#### PROVIDED MATERIAL
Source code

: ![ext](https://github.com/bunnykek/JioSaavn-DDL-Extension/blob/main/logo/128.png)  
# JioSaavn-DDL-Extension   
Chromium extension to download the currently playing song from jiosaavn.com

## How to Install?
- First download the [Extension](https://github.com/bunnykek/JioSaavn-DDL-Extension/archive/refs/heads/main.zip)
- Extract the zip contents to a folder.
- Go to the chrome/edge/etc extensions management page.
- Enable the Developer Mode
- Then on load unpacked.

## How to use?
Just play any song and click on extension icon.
########
YOUR ASSIGNMENT: Here the answer is the exact run of lines above, from the line with "## How to Install?" down to the last, and nothing else.

WORKED SOLUTION:
## How to Install?
- First download the [Extension](https://github.com/bunnykek/JioSaavn-DDL-Extension/archive/refs/heads/main.zip)
- Extract the zip contents to a folder.
- Go to the chrome/edge/etc extensions management page.
- Enable the Developer Mode
- Then on load unpacked.

## How to use?
Just play any song and click on extension icon.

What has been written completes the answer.